_Work required_. How many lines of these records hold the string "glass"? Reply with the number alone.

━━━ Records provided

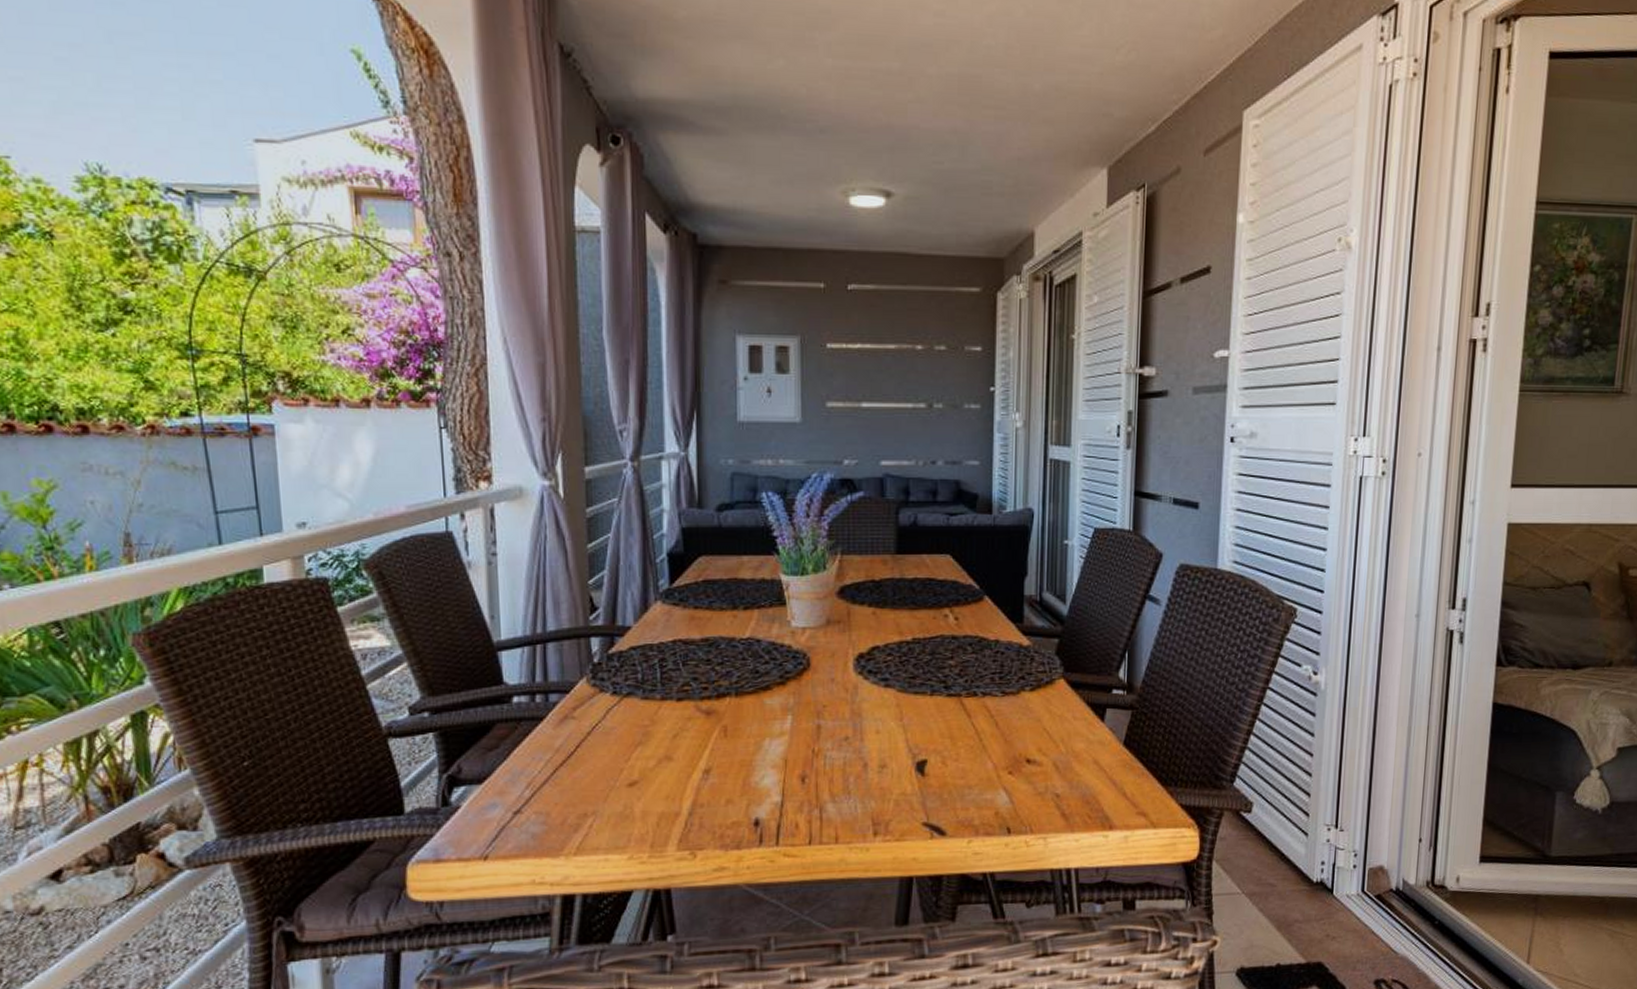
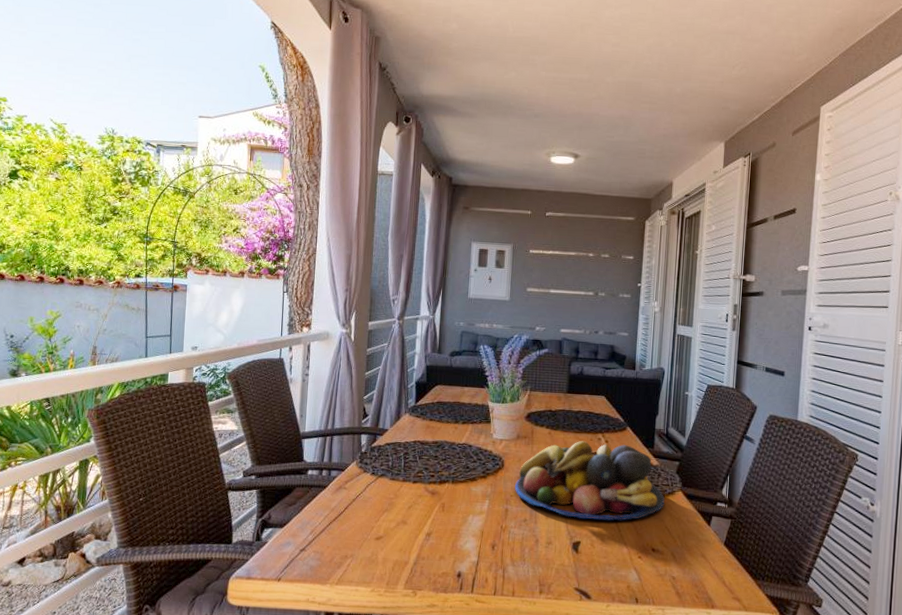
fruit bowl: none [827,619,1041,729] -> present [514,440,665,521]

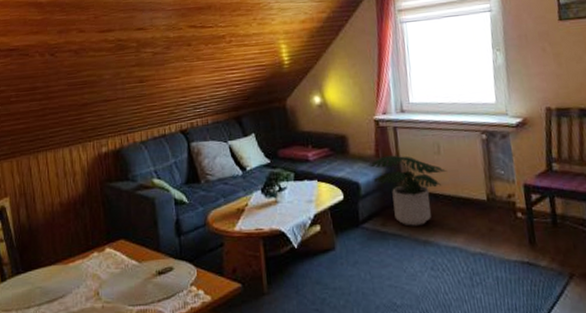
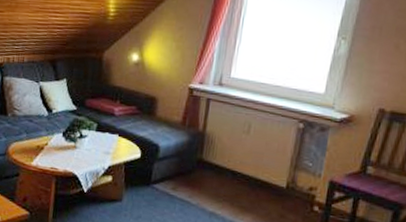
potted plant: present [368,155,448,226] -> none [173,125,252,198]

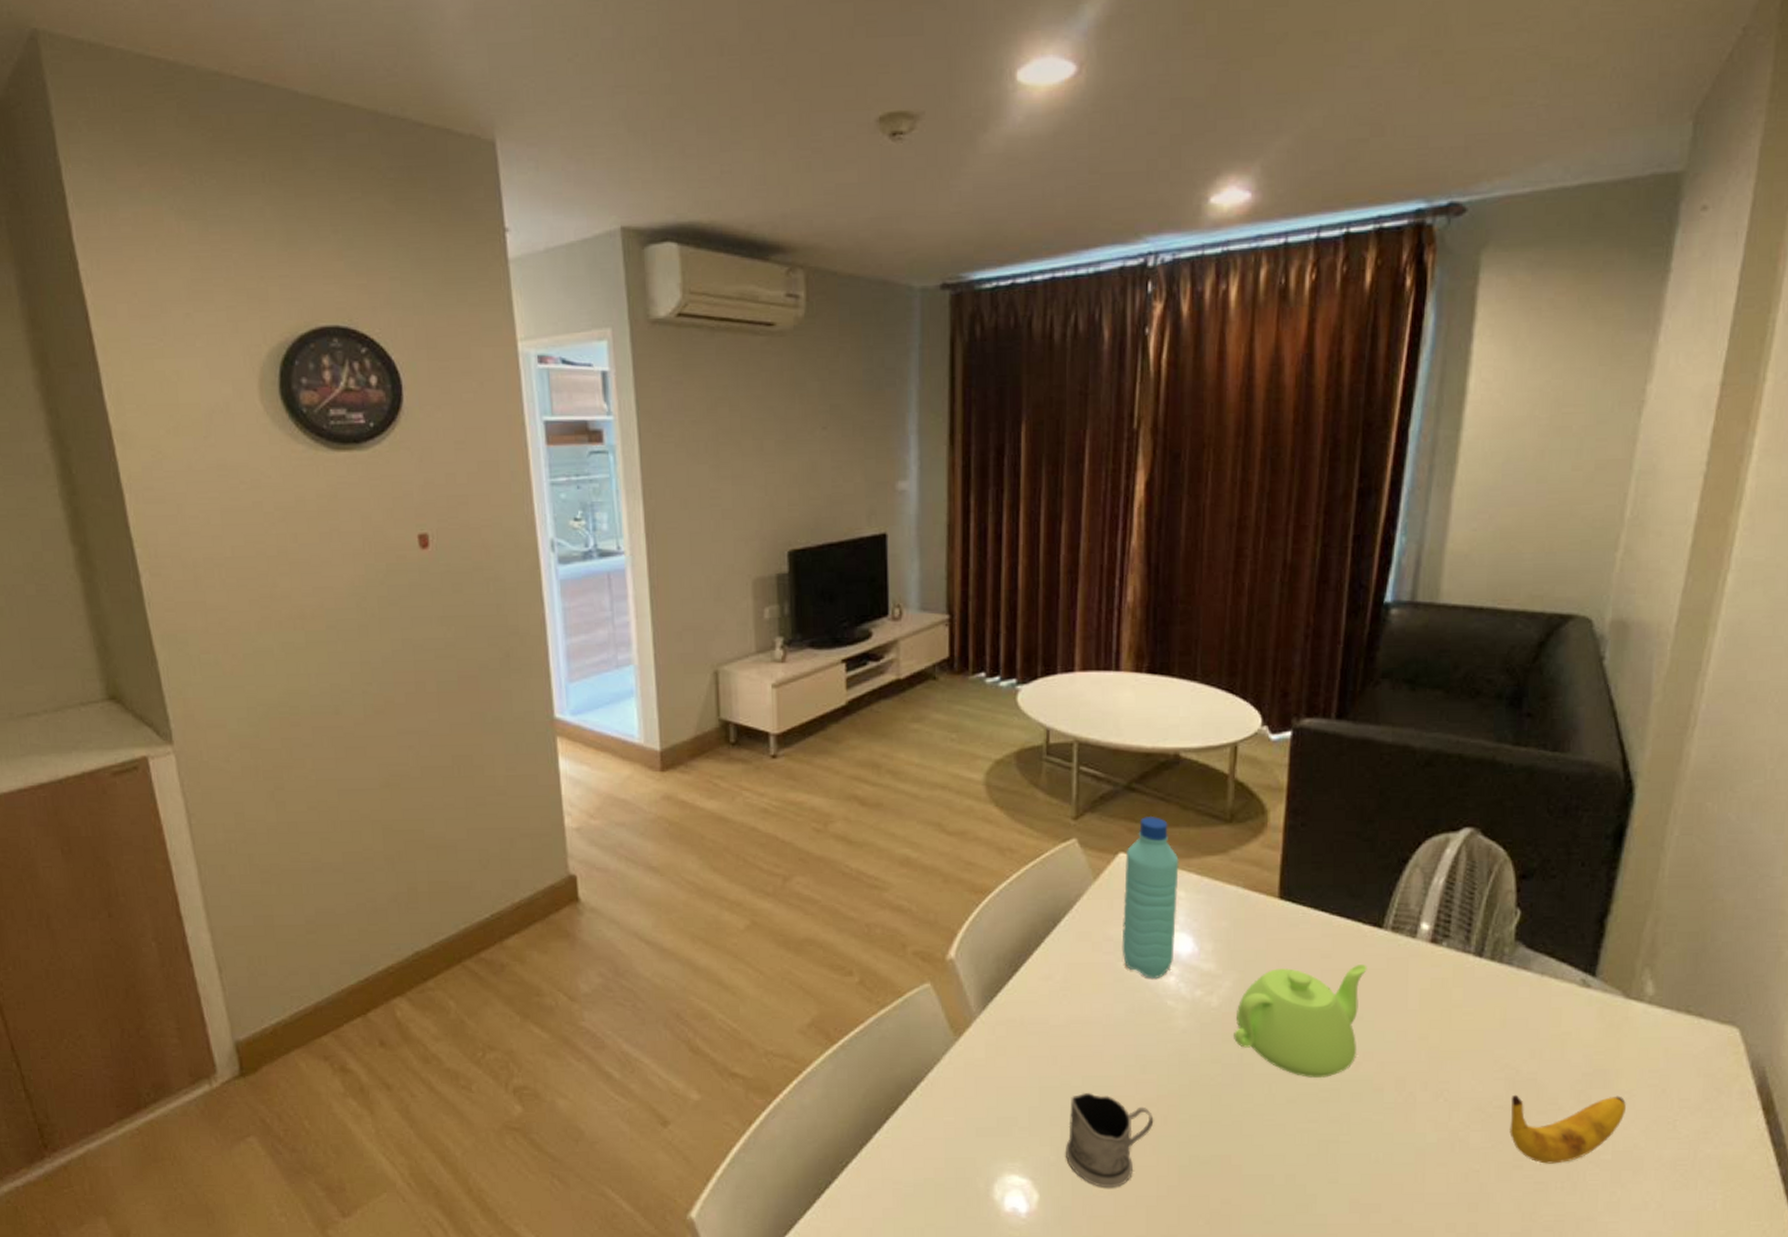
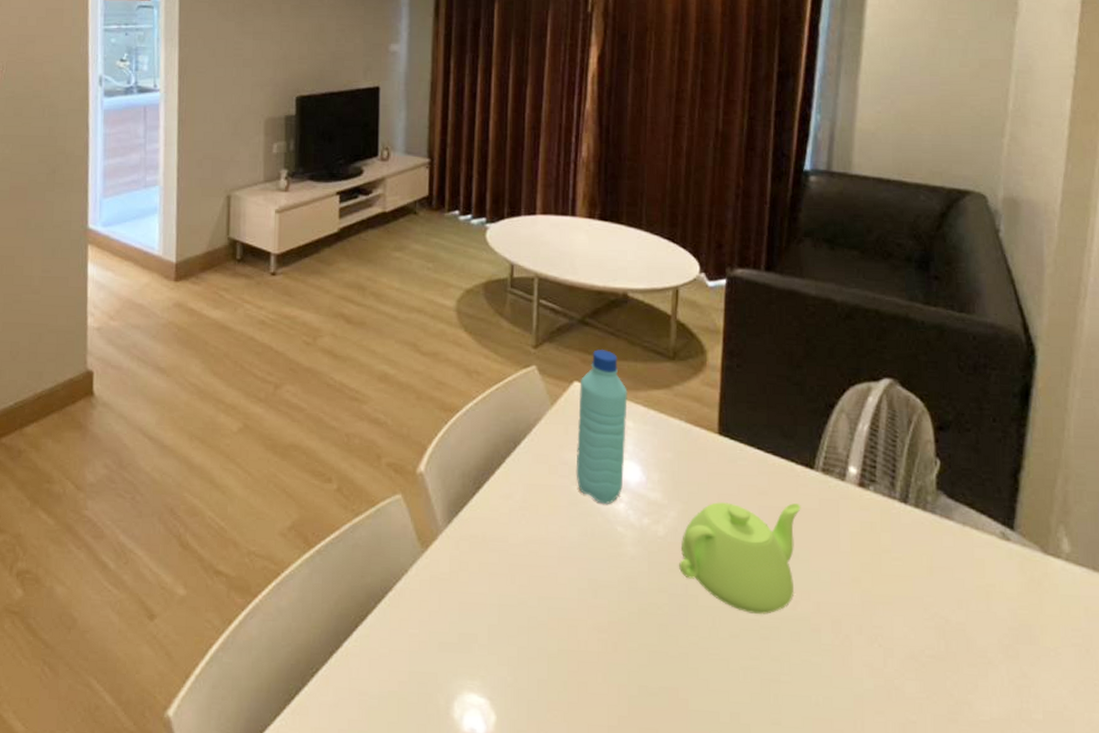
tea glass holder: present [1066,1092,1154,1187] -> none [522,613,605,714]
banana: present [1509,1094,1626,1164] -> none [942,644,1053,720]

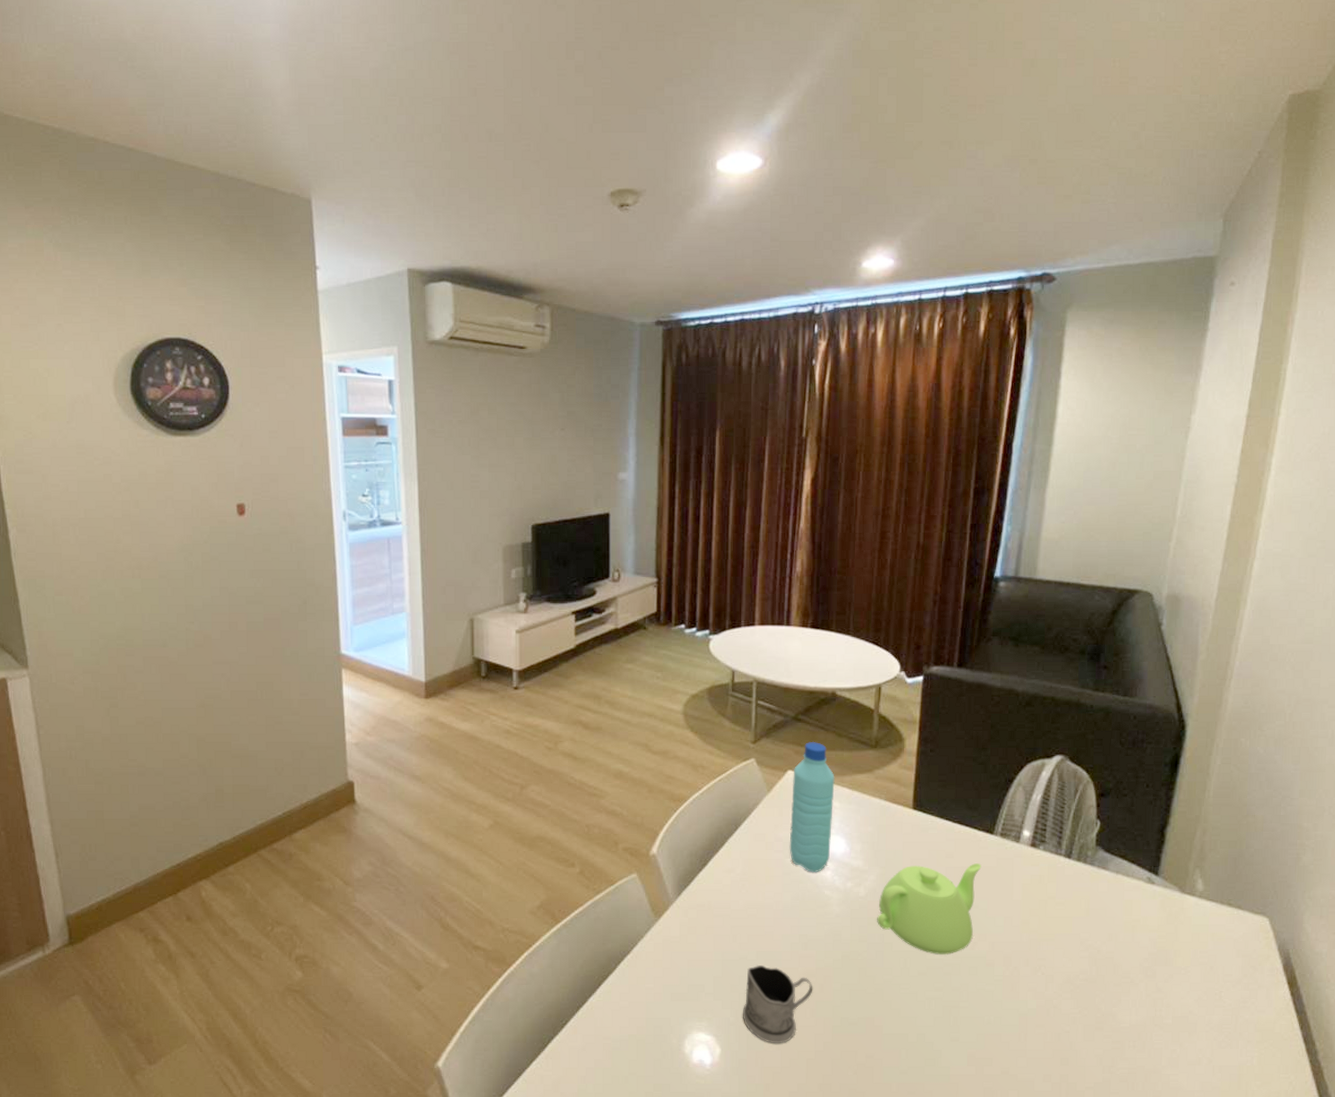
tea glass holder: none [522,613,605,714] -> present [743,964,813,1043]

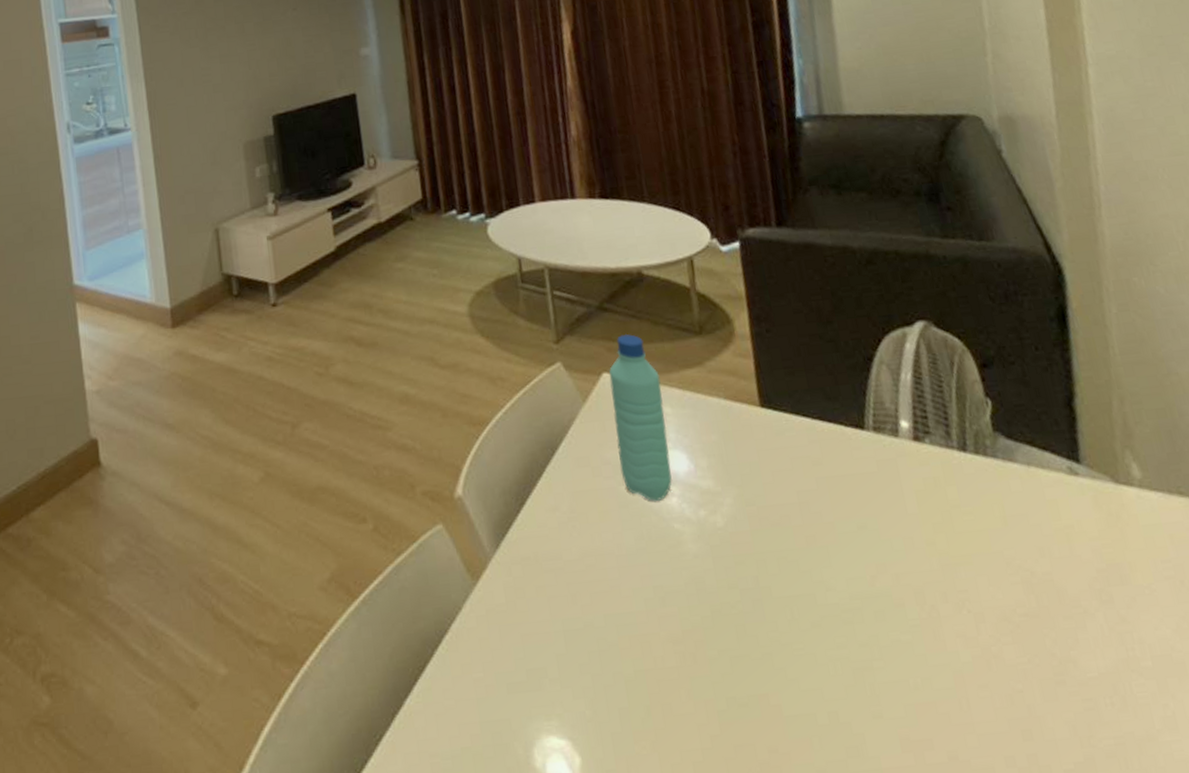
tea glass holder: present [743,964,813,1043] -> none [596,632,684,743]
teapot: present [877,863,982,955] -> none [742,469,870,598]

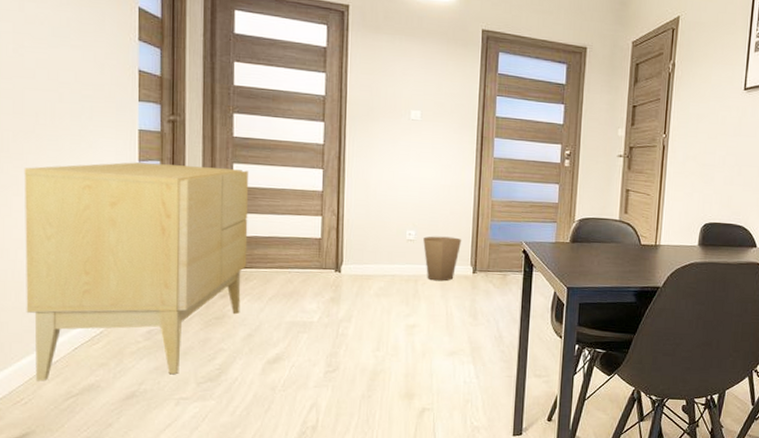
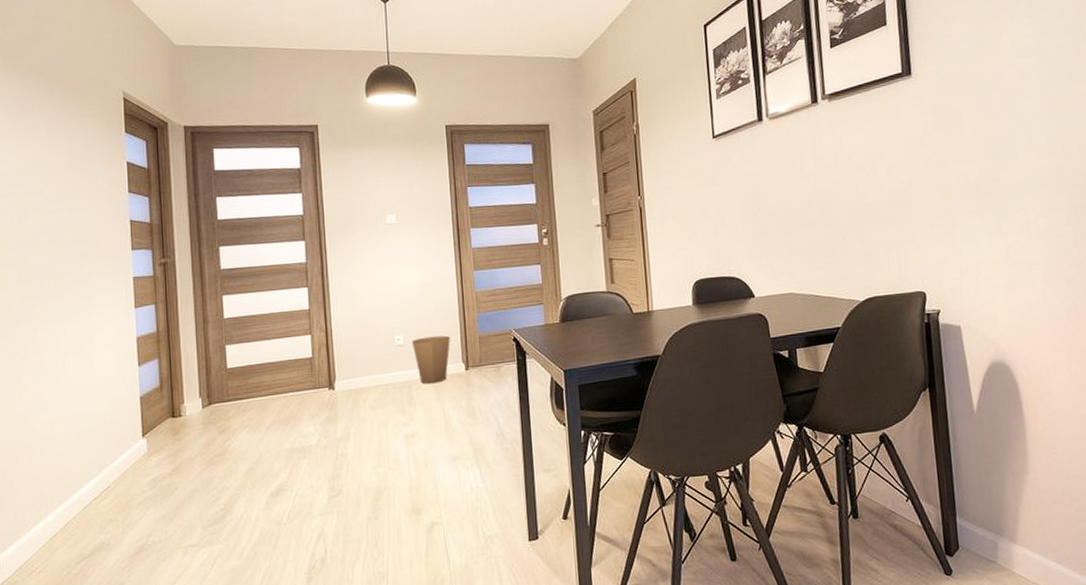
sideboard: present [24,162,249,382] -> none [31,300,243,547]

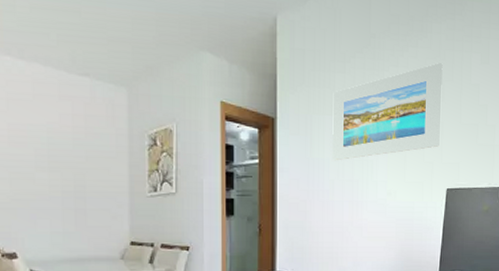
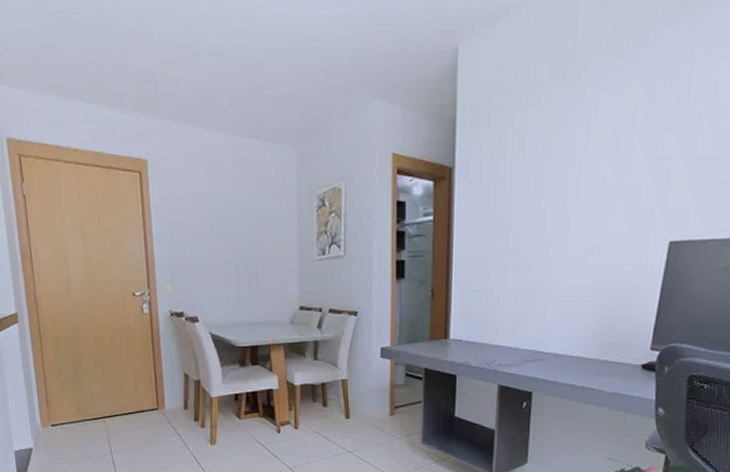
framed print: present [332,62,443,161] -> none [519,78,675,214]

━━━━━━

_Answer to this problem_. 3